How to explain Logistic Regression to a novice
First of all thanks to David Cox for popularizing such a dominating method for the analysis of binary data.
In case of linear regression, the dependent variable is a linear combination of the independent variables.
Logistic regression equation is just rewriting the linear regression equation with dependent variable enclosed in a link function.
In the above case, the link function is a logit link function.
The logit for a number p between 0 and 1 is given as below :
The link function can be defined as g(Y) = log( p(Y) / ( 1 - p(Y) ))
Since the dependent variable Y is categorical, p(Y) is simply the probability of Y belonging to different classes.
Why logit link function ?
The dependent variable Y in case of logistic regression is categorical.
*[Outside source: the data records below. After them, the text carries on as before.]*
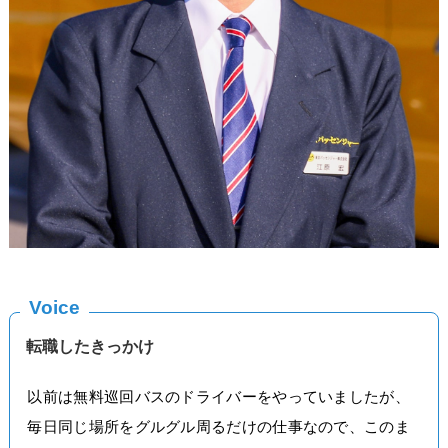
な
魅
力
で
す
Voice
転職したきっかけ
以前は無料巡回バスのドライバーをやっていましたが、
毎日同じ場所をグルグル周るだけの仕事なので、このま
For simplicity lets assume it can take two values , either 0 or 1.
So its quite reasonable to be concerned about the probability of Y taking the value of either 0 or 1, i.e, P(Y) which must satisfy the following criteria
0 <= P(Y) <= 1
How can we determine the value of P(Y) so that it must always be greater than or equal to zero and less than or equal to one.
The simplest way of doing this is P(Y) = Z/(1+Z) , where Z is a positive integer.
But rather than choosing just any positive integer as Z , we choose Z = e^Y for following reasons.
(i) Bounded between 0 and 1.
(ii) Derivative can be easily calculated.
(iii) It easily introduces non-linearity into the model.